Federal Circuit Summary for Week Ending January 3, 2025
Purdue Pharma L.P. v. Accord Healthcare, Inc., No. 2023-1953 (December 30, 2024) (nonprecedential); Patent Nos. 9,763,933; 9,775,808; 9,763,886; 9,073,933; and 9,522,919
Key point:
- Obviousness is a fact-intensive inquiry that does not necessarily end with a determination of who discovered the source of the problem at issue.
Honeywell International Inc. v. 3G Licensing, S.A., Nos. 2023-1354, 2023-1384, 2023-1407 (January 2, 2025) (precedential) (2-1); Patent No. 7,319,718
Key points:
- Requiring the motivation to modify to be the same motivation as that of the patent inventor has no basis in the obviousness doctrine.

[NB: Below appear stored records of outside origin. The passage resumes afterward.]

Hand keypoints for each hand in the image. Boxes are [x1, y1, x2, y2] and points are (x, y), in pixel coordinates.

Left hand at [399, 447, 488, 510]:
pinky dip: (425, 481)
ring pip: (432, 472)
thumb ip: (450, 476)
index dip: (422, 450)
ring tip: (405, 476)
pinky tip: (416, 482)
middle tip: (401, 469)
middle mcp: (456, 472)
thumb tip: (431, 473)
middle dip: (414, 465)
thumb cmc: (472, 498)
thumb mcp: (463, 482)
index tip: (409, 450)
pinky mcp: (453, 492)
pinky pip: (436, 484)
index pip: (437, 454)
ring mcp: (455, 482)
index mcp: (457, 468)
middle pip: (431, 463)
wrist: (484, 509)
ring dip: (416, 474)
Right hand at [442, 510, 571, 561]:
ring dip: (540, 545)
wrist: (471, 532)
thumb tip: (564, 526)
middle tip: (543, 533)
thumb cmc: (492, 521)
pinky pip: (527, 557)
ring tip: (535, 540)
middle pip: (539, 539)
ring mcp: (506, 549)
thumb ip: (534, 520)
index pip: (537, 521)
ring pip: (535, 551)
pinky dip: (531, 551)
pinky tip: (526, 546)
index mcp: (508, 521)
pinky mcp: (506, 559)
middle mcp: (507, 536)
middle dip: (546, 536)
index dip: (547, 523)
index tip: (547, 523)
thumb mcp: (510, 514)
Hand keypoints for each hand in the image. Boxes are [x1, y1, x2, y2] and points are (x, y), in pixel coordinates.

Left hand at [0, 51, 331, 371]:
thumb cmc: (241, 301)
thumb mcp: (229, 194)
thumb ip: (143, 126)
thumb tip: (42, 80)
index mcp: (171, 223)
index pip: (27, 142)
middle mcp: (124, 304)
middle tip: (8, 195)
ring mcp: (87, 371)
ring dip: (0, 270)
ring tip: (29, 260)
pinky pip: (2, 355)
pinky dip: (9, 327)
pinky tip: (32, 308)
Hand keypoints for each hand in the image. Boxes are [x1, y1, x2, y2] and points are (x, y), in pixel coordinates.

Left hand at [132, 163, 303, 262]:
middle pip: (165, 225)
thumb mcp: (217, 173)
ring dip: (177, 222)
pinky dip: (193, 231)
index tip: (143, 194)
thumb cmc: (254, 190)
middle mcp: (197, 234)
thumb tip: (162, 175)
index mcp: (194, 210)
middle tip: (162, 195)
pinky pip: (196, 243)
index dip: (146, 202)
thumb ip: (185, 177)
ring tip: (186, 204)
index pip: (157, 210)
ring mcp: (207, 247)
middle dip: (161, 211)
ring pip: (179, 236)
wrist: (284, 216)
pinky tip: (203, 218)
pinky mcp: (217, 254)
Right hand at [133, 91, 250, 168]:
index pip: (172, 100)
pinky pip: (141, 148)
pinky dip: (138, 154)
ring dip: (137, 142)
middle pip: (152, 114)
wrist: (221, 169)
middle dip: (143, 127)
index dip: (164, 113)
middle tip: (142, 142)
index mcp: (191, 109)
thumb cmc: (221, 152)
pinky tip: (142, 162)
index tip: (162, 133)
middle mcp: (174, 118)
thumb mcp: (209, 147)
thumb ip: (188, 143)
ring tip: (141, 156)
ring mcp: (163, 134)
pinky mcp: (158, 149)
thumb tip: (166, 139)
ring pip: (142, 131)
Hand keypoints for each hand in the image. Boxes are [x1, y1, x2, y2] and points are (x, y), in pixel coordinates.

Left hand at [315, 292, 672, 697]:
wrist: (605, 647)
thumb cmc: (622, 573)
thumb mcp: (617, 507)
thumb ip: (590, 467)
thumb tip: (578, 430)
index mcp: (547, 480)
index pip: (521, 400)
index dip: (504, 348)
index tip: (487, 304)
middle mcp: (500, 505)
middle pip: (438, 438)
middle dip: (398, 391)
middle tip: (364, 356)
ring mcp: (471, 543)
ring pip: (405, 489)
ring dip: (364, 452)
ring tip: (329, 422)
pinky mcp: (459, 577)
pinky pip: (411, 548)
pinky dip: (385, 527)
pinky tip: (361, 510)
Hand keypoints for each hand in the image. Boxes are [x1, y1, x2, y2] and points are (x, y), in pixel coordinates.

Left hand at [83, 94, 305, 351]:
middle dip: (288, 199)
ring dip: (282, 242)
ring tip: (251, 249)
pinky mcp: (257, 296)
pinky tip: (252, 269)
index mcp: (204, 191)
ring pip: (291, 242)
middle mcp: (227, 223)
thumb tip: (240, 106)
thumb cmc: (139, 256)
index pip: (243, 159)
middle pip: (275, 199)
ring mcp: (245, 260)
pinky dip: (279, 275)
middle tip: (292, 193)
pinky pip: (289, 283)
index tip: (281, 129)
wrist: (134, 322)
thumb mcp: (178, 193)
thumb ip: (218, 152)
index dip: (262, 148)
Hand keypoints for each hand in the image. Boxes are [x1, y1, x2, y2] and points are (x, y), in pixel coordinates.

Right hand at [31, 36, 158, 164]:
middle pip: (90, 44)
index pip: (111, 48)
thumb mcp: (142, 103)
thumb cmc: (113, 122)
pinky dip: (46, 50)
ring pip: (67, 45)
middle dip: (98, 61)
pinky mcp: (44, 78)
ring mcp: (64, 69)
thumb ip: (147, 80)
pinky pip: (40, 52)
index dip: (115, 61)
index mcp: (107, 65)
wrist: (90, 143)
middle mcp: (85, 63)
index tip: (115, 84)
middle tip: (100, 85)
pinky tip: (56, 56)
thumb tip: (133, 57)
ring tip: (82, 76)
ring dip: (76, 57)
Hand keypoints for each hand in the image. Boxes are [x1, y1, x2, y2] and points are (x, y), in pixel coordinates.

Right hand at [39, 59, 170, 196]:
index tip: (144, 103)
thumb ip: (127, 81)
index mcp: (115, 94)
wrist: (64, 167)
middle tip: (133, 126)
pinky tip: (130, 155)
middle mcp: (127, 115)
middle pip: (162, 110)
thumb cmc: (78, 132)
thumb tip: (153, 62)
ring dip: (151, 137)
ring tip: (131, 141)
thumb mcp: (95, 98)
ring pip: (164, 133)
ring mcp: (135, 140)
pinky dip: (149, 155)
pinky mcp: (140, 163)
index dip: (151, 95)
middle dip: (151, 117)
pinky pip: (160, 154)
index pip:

- A claimed modification need only to be desirable in light of the prior art and not the “best” or “preferred” approach to meet the standard for obviousness.
CeramTec GmbH v. CoorsTek Bioceramics LLC, No. 2023-1502 (January 3, 2025) (precedential) (3-0); Registration Nos. 4319095 and 4319096
Key points:
- There is no complete bar to asserting the affirmative defense of unclean hands in functionality proceedings.
- Utility patents are strong evidence that the features therein claimed are functional without requiring that the patent explicitly disclose that the claimed feature is functional or that the trademark be used for the goods described in the patent.